Ivory Coast Dollar Denominated Bond Oversubscribed Six Folds

Ivory Coast dollar denominated bond was oversubscribed six folds during its sale this week, Citigroup, which was one of the lead managers of the offer, told Reuters on Thursday.

The west African country, which gained ratings of B/B1 with positive outlook from Fitch and Moody’s ahead of the bond launch, received orders worth $4.75 billion for the $750 million it had offered in a 10-year dollar bond at a 5.625 percent yield.

A majority of investors in the bond were from the U.S. and U.K., Citigroup said.

The sale marks a turnaround for Ivory Coast, which suffered two civil wars in a decade and has been in default on its debt twice since 2000.

The government of President Alassane Ouattara has invested heavily in reviving long-neglected infrastructure, building highways and bridges and overhauling the country’s power grid since assuming power in 2011 following a brief post-election civil war.

The world’s biggest cocoa producer is expected to grow its GDP by at least 10 percent this year. It joins other African countries from Kenya to South Africa seeking to tap debt markets as international borrowing costs tumble.

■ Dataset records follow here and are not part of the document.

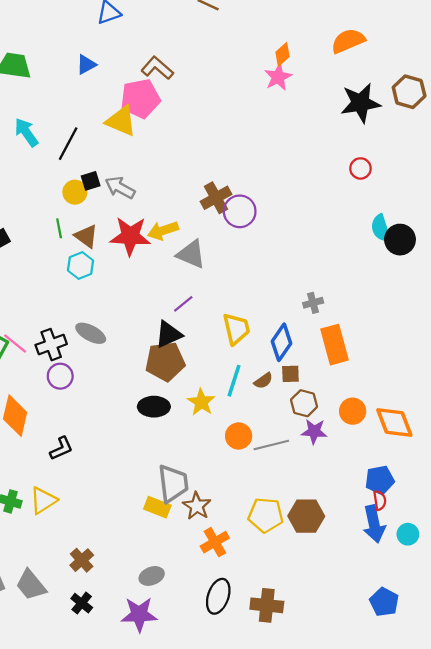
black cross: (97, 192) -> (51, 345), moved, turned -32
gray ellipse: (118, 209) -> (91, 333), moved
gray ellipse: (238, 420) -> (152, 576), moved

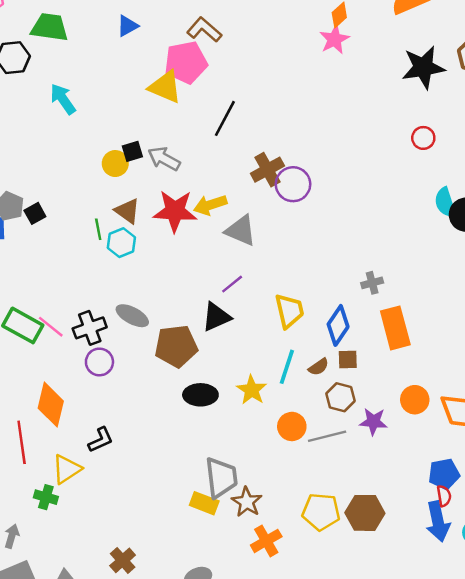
black line: (68, 144) -> (225, 118), moved
green line: (59, 228) -> (98, 229), moved
brown pentagon: (165, 361) -> (176, 346), moved
brown hexagon: (304, 403) -> (340, 397), moved
yellow triangle: (43, 500) -> (67, 469), moved

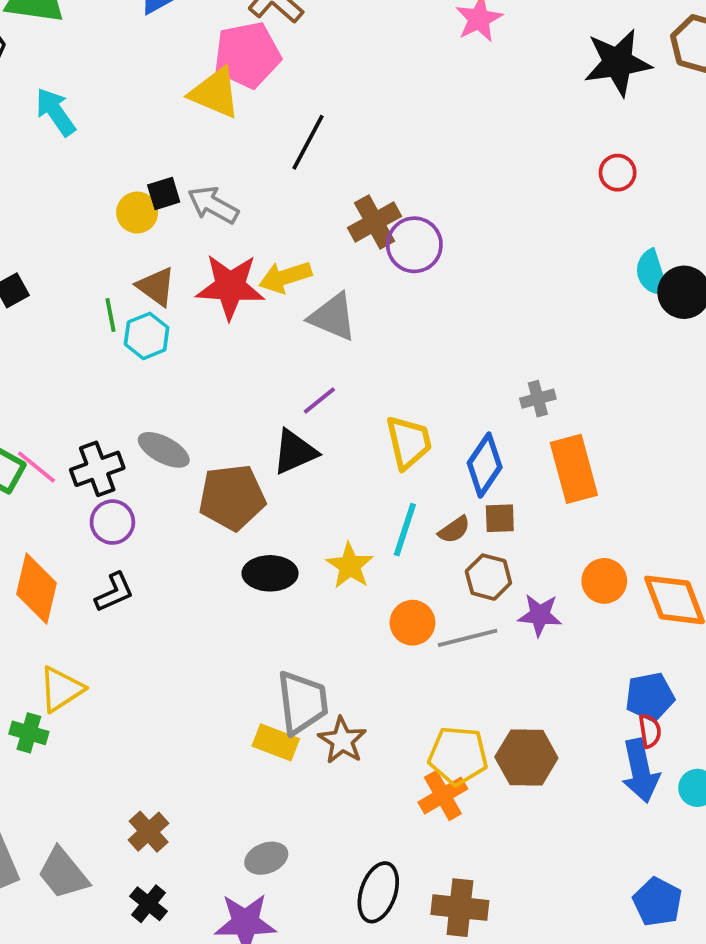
black L-shape: (101, 440) -> (114, 592), moved
orange cross: (266, 541) -> (443, 795), moved

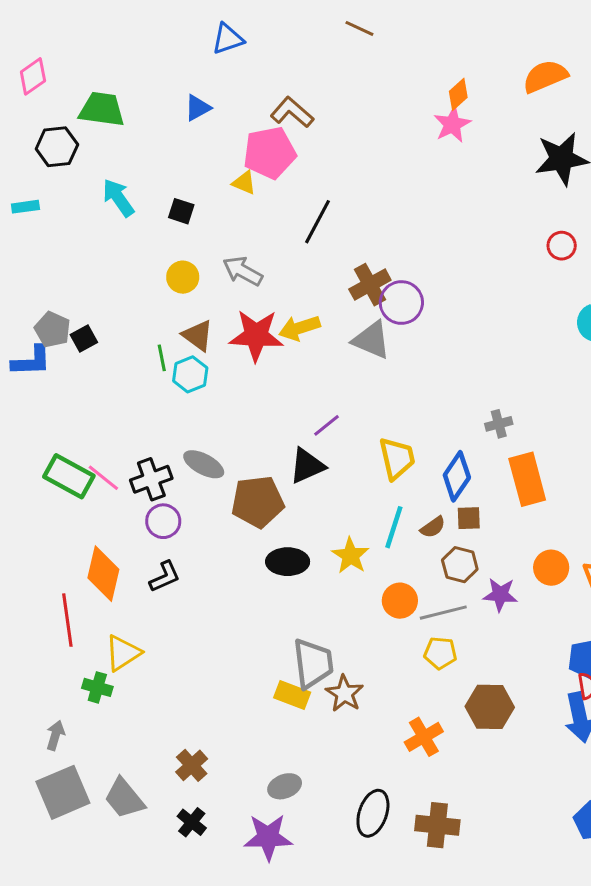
yellow triangle: (215, 93) -> (244, 183), size x0.6
black square: (164, 194) -> (181, 211), moved, turned 35
gray triangle: (333, 317) -> (371, 340), moved
yellow pentagon: (458, 756) -> (440, 653), moved, size x0.7

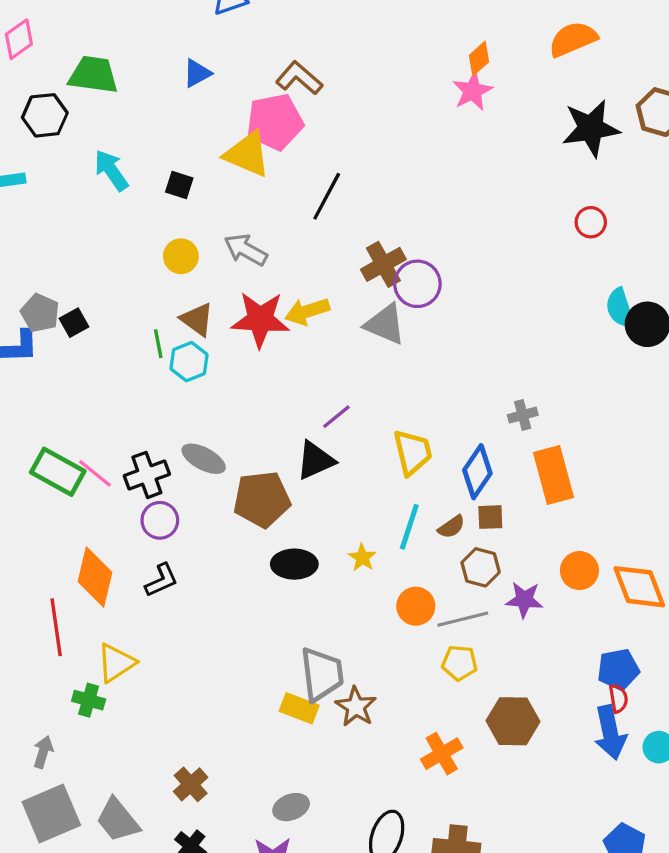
yellow triangle: (244, 183) -> (247, 154), size x1.8
yellow star: (350, 556) -> (362, 558), size x0.7

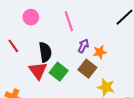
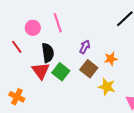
pink circle: (31, 17) -> (33, 28), moved
pink line: (69, 21) -> (58, 23), moved
orange star: (100, 52) -> (111, 59), moved

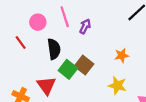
purple arrow: (85, 47) -> (85, 26), moved
brown square: (89, 69) -> (84, 65), moved
red triangle: (41, 71) -> (46, 85), moved

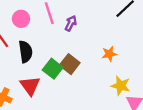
black semicircle: (54, 49) -> (26, 52), moved
yellow star: (117, 85) -> (121, 86), moved

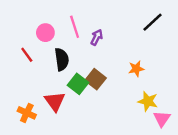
black semicircle: (26, 52) -> (62, 59), moved

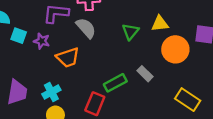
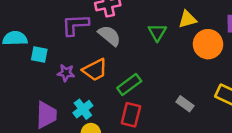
purple star: (42, 41) -> (66, 73), moved
gray rectangle: (145, 74) -> (185, 104), moved
green rectangle: (115, 83) -> (129, 85), moved

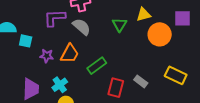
orange trapezoid: (95, 70) -> (70, 54), turned -35
red rectangle: (131, 115) -> (116, 88), moved

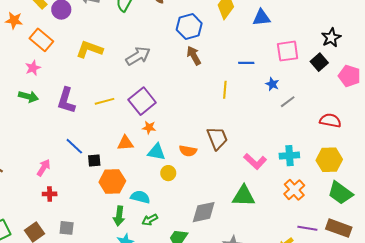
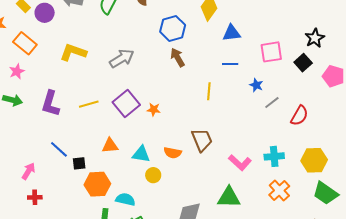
blue triangle: (261, 18) -> (232, 33), moved
red semicircle: (330, 120) -> (299, 116), moved, turned 110
orange star: (149, 128) -> (154, 110), moved

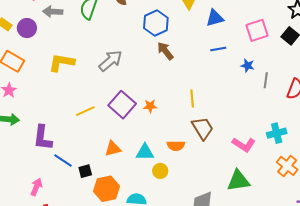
yellow line: (209, 91) -> (192, 98), moved
gray line: (272, 103) -> (266, 80), turned -35
purple L-shape: (50, 104) -> (43, 138), moved

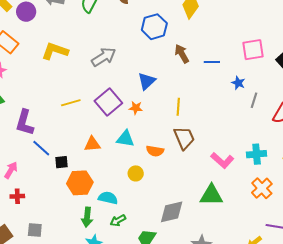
blue triangle: (215, 18) -> (147, 81), moved, turned -36
brown arrow: (165, 51) -> (182, 54), moved
cyan triangle: (145, 152) -> (125, 139), moved

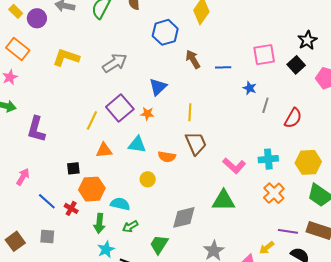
yellow line: (71, 103) -> (92, 120), moved, turned -48
blue line: (41, 148) -> (47, 201), moved
red cross: (17, 196) -> (71, 208), moved, turned 32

“Ivory Coast has been perhaps the foremost example of progress in frontier markets. It’s been a high-growth country with very responsible debt and fiscal management, and investors have been clamoring for them to come back with a new bond,” Bryan Carter, a fund manager at Acadian Asset Management in Boston, told WSJ.

Yield-hunting investors have piled on bonds from sub-Saharan African sovereigns in recent years, leading analysts to warn about the dangers of these borrowers accumulating too much debt.

Bloomberg reported that South Africa had picked banks for an offering of 12-year and 30-year dollar notes, ahead of its pricing, adding that Senegal was also marketing benchmark-sized dollar-denominated bonds to investors in U.S. and Europe this week and next.